Fifty-Year Peace Treaty

For the 421 BC "fifty-year peace" between Athens and Sparta, see Peace of Nicias.
The Byzantine-Iranian frontier in the Caucasus and Asia Minor at the time of Justinian's death in 565.

The Treaty of Dara, also known as the Fifty-Year Peace, was a peace treaty concluded between the Byzantine (Eastern Roman) and Sassanid (Iranian) empires at the frontier town of Dara in what is now southern Turkey in 562. The treaty, negotiated by Peter the Patrician for the Byzantine emperor Justinian I and Izadgushasp for the Sassanid king Khosrau I ended the 20-year-long war over the Caucasian kingdom of Lazica.[1]
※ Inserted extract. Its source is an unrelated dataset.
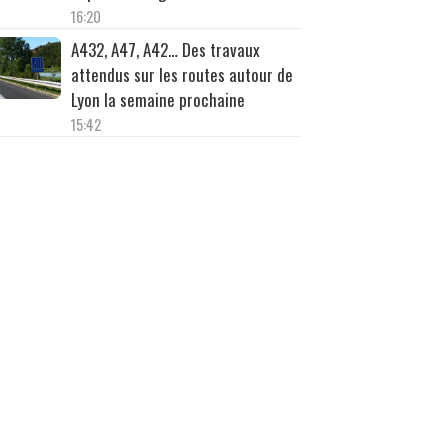
16:20
A432, A47, A42… Des travaux
attendus sur les routes autour de
Lyon la semaine prochaine
15:42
The Sassanids undertook to evacuate Lazica, but the status of the neighboring country of Suania was left unclear to become a future source of disagreement. The Sassanids were to receive an annual subsidy of 30,000 gold nomismata, with the first seven years payable immediately. The Christians in Iran were promised freedom of religion. The peace treaty was to last for 50 years, but it remained in effect only until 572, when the two empires went into another war.[1]

References

  1. 1 2 Evans, James Allan Stewart (2005). The Emperor Justinian and the Byzantine Empire. Greenwood Publishing Group. pp. 90, XXI. ISBN 0313325820.